Michael A. Morse, MD: The quarterback, typically. But there’s a role for surgery in many people, like interventional radiology to treat lesions in the liver using catheter-based therapies. It’s uncommon to use radiation therapy, but there are scenarios where it’s useful. If somebody has a spread to the bone, for example, they might have it. And then there are a lot of other ancillary staff as well. Nutritionists, for example, patient supporters, oncologists and diverse practitioners, and the treatment room nurses. So, there are a lot of people involved in managing a case of somebody who has neuroendocrine tumor.
So, when we talk about multidisciplinary, we’re trying to bring in many different specialists to discuss a person’s case. Of course, it would be ideal if everybody can congregate and discuss that person right then. The reality is in large medical centers, we sometimes are in different places at different times. But we can still discuss the person. Either at a conference, a separate conference, or just by picking up the phone or by paging. But the nice thing is that I don’t have to wonder, is surgery going to be possible? I can just ask that question, and so I think it’s more important to think about the mindset of multidisciplinary and how you carry it out in your institution.
Shubham Pant, MD: So, Larry, does that make you feel special, having a whole team behind you?
Larry Pleasant: Well, actually it does. And it’s the reason that I would encourage anyone who’s faced with what I was faced with to seek treatment from a place like Duke. And this is not meant to be a commercial for you, but the point is to seek treatment where people deal with this all the time.
Shubham Pant, MD: Is it a rare tumor, the syndromes and everything?
Larry Pleasant: Because my experience has been, in the past 6 years, that many physicians knew about as much as I did about neuroendocrine tumors. I hate to say that, but it’s true.

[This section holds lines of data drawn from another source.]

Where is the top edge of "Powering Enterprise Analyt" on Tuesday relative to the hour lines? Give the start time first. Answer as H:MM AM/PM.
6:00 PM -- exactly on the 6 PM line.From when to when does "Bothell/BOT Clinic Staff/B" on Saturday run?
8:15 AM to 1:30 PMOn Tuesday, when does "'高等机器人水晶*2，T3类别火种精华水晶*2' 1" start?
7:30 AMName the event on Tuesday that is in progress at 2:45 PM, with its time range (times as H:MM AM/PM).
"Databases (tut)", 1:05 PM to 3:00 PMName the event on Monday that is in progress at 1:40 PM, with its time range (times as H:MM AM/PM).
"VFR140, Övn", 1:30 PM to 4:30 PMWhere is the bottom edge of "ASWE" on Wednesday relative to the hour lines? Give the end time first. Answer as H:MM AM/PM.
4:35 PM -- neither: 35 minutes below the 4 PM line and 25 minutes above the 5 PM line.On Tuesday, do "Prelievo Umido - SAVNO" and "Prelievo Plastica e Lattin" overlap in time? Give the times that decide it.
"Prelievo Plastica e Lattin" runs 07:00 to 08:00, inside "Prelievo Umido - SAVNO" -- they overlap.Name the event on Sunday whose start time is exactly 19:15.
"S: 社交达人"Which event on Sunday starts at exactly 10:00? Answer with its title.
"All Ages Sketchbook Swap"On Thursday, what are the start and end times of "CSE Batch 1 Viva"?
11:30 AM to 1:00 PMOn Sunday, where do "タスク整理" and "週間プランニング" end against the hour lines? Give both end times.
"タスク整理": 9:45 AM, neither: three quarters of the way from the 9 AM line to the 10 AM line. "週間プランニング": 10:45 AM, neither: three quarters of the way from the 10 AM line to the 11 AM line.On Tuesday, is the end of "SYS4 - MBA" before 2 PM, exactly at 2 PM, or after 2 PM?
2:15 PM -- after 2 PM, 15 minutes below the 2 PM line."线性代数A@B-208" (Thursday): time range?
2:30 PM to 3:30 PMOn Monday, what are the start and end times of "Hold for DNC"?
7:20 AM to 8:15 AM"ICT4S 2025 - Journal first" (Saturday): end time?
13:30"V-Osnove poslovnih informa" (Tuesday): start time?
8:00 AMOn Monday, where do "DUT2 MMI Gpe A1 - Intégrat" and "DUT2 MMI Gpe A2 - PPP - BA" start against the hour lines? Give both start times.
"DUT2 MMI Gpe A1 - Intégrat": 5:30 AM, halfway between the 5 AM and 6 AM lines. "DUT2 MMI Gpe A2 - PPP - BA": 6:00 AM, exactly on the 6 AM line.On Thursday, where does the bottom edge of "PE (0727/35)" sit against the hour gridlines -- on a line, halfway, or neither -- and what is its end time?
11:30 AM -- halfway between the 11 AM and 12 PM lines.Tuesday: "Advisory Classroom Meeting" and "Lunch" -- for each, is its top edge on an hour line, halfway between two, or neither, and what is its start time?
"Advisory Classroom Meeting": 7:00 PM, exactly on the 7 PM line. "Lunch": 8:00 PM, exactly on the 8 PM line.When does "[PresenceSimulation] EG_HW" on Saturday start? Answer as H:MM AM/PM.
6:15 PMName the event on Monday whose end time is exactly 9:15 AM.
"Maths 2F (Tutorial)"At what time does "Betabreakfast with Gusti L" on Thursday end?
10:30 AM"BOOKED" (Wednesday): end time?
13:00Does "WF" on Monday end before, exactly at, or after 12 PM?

Michael A. Morse, MD: Yes. And one thing I just want to just make sure we point out is, while it is important to get opinions at specialty centers that can bring in the multiple disciplines, we obviously work with peoples’ local physicians. There are many fine local oncologists who can see people on a regular basis while they’re getting their standards, somatostatin analogs or some of the other therapies, and then if there are decision points, that’s another time that we get involved. Some people do have the good fortune to be nearby and can see us on a regular basis, but for those who aren’t, it’s perfectly fine to have care locally as long as they know that from time to time it’s necessary…
Shubham Pant, MD: To come back to the mother ship.
Michael A. Morse, MD: To come back to a medical center that can help with the next step.